Given passage:
CODEWITHSUNDEEP
pythonpython-3.xsocketsudppython-asyncio
Michal Charemza
Michal Charemza

Reputation: 27012

Send UDP to local server, but not via loopback interface

I'm ultimately trying to test a UDP client, and want to make sure that it works when sending data not through the loopback interface, to avoid any subtle issues this introduces, such as differences in checksum validation (Bad UDP checksum has no effect: why?).

However, even when sending data to the result of socket.gethostbyname(socket.gethostname()), which is not 127.0.0.1, then according to Wireshark, the data seems to go via the loopback interface.

The below program sends and receives b'somedata' successfully, and has the below capture from Wireshark.

import asyncio
import socket

async def server():
    with socket.socket(socket.AF_INET, socket.SOCK_DGRAM) as sock:
        sock.setblocking(False)
        sock.bind(('', 4567))
        data = await loop.sock_recv(sock, 512)
        print('Received', data)

async def main():
    local_ip = socket.gethostbyname(socket.gethostname())
    print('Local IP', local_ip)  # Outputs 192.168.0.34

    asyncio.ensure_future(server())
    await asyncio.sleep(0)

    with socket.socket(socket.AF_INET, socket.SOCK_DGRAM) as sock:
        sock.setblocking(False)
        sock.connect((local_ip, 4567))
        await loop.sock_sendall(sock, b'somedata')
        await asyncio.sleep(1)

loop = asyncio.get_event_loop()
loop.run_until_complete(main())
loop.close()

enter image description here

How can I send data from a client running locally, to a server running locally, but avoiding the loopback interface and actually sending data out into the network?

Ideally answers would be applicable to both Linux and macOS.

Upvotes: 3

Views: 3154

Answers (2)

Exercise requirements: Return the portion of the UDP loopback thread starting with "await asyncio.sleep(0)" and going on through "await asyncio.sleep(1)", reproduced word for word. The data that comes next bears no relation to the UDP loopback thread.

Excerpted data:
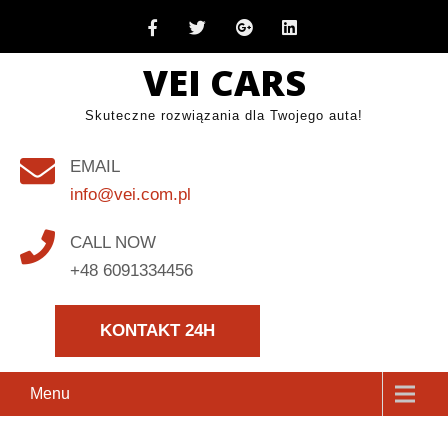
Skip
to
VEI CARS
content
Skuteczne rozwiązania dla Twojego auta!
EMAIL
info@vei.com.pl
CALL NOW
+48 6091334456
KONTAKT 24H
Menu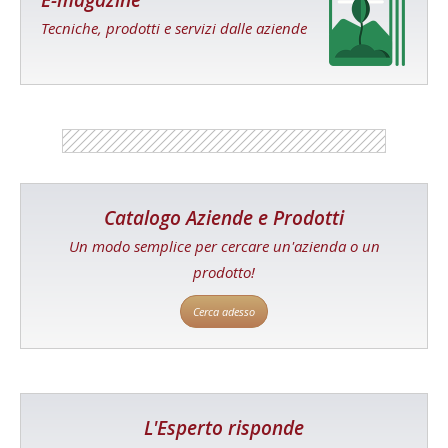
Tecniche, prodotti e servizi dalle aziende
Catalogo Aziende e Prodotti
Un modo semplice per cercare un'azienda o un
prodotto!
Cerca adesso
L'Esperto risponde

Answer for this exercise:
await asyncio.sleep(0)

    with socket.socket(socket.AF_INET, socket.SOCK_DGRAM) as sock:
        sock.setblocking(False)
        sock.connect((local_ip, 4567))
        await loop.sock_sendall(sock, b'somedata')
        await asyncio.sleep(1)